→ Using the information:
(a) Answer these questions about the passage on work and burnout:
(i) How much more productive is the average American worker today than a counterpart from the 1950s?
(ii) Who recently outlined the struggle with workaholism, and in what publication?
(iii) Which two tools are named in the question about taking the weekend off?
(b) Duplicate everything in the passage on work and burnout from "With all this" down to "a household term.".

With all this work has come a ton of growth (the average American worker today is 434% more productive than their 1950s counterpart), but also a never-ending cycle wherein doing less means not doing nearly enough. The toll on mental health has been enormous: the workforce is tired and unable to turn off. Burnout is no longer a buzzword. It’s a household term.
The struggle with workaholism, as Arthur C. Brooks recently outlined in The Atlantic, is that the root of one’s issues can also offer false relief. As demands and depression mount, some find it easier to lose themselves in the work behind it all; where, after else, should they go? They have stuff to do. They might as well lean into it, even convince themselves they love it. But that only compounds the issue.
While the majority of the workforce doesn’t have the luxury of deciding to work less, the way wealthy Americans have evidently opted to rollback their availability these past few years, it’s important to periodically assess your relationship to work. What’s the first thing you do when you wake up? Are your work hours bleeding into your evenings? Can you take the weekend off, or just a day off, without checking Slack or Teams? Is your self-worth contingent on your workweek performance?

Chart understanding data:
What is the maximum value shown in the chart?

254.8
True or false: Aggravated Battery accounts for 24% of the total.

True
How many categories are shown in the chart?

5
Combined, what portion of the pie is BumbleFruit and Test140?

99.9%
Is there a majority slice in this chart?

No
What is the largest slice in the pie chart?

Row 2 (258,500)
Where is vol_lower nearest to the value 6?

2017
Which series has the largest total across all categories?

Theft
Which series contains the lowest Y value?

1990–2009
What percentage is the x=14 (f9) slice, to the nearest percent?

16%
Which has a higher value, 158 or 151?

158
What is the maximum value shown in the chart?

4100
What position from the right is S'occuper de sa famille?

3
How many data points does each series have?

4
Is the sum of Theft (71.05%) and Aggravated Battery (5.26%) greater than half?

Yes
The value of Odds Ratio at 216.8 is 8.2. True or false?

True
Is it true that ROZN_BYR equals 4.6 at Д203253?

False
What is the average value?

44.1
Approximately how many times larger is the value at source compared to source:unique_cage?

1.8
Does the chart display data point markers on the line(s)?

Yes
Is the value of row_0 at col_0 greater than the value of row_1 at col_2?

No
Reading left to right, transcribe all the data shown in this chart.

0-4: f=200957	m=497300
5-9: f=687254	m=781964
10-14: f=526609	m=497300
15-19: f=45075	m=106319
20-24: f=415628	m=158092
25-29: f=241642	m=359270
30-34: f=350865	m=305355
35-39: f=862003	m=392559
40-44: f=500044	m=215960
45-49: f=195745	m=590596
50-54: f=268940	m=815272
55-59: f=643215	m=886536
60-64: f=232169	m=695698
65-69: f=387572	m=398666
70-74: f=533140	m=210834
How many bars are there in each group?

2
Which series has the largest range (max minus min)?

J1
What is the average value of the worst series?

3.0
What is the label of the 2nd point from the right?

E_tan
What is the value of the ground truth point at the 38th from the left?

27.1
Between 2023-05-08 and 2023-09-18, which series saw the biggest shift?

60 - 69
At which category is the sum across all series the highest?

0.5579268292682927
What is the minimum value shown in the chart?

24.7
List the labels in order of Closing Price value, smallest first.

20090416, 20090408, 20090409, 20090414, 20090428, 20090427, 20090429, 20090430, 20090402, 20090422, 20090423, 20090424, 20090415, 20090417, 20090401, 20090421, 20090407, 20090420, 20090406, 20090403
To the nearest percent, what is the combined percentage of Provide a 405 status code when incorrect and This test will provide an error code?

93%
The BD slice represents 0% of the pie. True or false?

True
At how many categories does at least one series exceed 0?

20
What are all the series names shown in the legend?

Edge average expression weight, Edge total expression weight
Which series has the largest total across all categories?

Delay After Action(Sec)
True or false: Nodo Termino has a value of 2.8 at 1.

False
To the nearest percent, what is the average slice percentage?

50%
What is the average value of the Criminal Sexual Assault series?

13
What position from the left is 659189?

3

→ Replies:
(a)
(i) 434% more productive
(ii) Arthur C. Brooks, in The Atlantic
(iii) Slack and Teams

(b)
With all this work has come a ton of growth (the average American worker today is 434% more productive than their 1950s counterpart), but also a never-ending cycle wherein doing less means not doing nearly enough. The toll on mental health has been enormous: the workforce is tired and unable to turn off. Burnout is no longer a buzzword. It’s a household term.